À la base le projet présenté à l’atelier qui avait lieu à la Coopérative Méduse – VU photo consiste à transformer une partie de la mégalopole de Rio de Janeiro située près d’un quartier pauvre et stable de descendants d’esclaves noirs. Le retrait d’un tronçon d’autoroute de la zone a fait place à l’aménagement de la place publique Maua Square. De chaque côté de la place, l’installation d’une plaque de béton sur le toit de deux immeubles dont la forme ondulée rappelle la dénivellation de la montagne de même que le mouvement de la mer a été balancée par la construction sur un quai laissé à l’abandon du Musée de demain.
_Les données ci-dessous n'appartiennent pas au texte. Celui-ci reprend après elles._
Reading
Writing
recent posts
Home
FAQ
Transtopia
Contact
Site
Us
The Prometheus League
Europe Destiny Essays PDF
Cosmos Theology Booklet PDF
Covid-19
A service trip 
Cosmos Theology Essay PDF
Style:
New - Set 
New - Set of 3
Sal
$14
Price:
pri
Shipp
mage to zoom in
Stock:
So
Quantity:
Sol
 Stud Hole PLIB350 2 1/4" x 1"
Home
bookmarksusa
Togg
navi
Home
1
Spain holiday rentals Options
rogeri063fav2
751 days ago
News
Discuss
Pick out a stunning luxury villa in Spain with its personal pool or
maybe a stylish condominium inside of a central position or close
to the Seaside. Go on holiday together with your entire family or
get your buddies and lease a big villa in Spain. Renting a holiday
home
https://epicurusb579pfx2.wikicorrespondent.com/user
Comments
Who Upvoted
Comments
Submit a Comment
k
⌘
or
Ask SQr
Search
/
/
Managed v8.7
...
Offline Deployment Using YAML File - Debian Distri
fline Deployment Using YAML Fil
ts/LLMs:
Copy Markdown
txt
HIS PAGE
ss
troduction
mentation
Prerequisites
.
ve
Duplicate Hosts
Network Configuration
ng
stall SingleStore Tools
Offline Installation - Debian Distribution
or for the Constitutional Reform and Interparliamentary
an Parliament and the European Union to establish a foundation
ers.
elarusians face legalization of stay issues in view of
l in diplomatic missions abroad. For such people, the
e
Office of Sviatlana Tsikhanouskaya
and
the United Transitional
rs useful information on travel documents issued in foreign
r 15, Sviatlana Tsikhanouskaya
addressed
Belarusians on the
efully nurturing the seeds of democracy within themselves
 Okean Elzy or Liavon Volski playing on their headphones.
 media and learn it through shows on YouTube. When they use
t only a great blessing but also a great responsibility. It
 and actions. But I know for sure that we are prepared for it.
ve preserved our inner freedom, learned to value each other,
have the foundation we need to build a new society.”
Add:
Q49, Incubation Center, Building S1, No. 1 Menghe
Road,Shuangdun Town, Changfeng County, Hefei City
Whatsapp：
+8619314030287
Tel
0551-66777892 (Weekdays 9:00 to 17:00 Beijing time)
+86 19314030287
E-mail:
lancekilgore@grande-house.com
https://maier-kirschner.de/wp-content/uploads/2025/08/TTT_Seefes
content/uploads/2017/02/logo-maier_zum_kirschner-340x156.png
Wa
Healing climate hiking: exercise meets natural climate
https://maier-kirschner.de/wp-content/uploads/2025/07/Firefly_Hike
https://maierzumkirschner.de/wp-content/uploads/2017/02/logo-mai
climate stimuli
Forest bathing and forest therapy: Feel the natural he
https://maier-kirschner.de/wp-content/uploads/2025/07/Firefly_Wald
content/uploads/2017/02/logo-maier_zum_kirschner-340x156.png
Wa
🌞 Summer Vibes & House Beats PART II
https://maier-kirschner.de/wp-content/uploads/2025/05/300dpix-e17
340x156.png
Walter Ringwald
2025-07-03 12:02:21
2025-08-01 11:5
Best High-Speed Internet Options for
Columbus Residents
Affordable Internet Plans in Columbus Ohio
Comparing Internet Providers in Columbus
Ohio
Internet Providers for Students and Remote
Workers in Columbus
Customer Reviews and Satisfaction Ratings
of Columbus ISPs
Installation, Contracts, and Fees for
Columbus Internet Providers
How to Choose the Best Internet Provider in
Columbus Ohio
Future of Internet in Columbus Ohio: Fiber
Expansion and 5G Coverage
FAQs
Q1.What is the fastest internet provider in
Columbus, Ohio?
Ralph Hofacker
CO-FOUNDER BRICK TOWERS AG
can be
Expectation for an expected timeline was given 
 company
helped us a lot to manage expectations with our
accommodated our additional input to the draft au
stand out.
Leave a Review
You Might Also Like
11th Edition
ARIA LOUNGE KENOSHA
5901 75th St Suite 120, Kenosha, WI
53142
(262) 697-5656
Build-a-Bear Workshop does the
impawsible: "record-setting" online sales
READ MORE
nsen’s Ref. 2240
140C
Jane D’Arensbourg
Le thème particulier de cette institution s’inscrit dans la tradition muséologique brésilienne aux côtés de l’approche sociologique du Musée du soccer et du Musée de l’image et du son à la plage de Copacabana dont l’ouverture est prévue pour 2018. La mission du Musée de demain est de poser les questions existentielles à savoir vers quoi s’oriente la civilisation, loin de l’héritage colonial portugais. Ce carrefour avec ses propositions immersives tient pour acquis que les visiteurs, dont la moitié provient de quartiers pauvres, détiennent le savoir.
Centre urbain
Veiller à desservir les cinq arrondissements de l’agglomération et renforcer les liens avec la communauté artistique locale, voilà deux orientations qui recentre le Museum of Modern Art (MoMA) au cœur de la ville de New York. Alors qu’à Montréal au Musée des Beaux-Arts (MBAM), les appels aux manifestations publiques créent un engouement pour l’institution dont la fréquentation a augmenté de 300 % en cinq ans.
La directrice de la Fondation, Danielle Champagne a donné en exemple la projection des couleurs bleu blanc rouge sur la façade du MBAM par solidarité aux victimes de la fusillade à la salle de spectacle Bataclan de Paris.
« Si je fais ça, je reçois une foule de courriels de plaintes disant : vous faites ça avec la France, mais pourquoi pas l’Afrique ? », a répliqué la représentante du Musée universitaire d’art contemporain (MUAC) de l’ Universidad Nacional Autónoma de México (UNAM).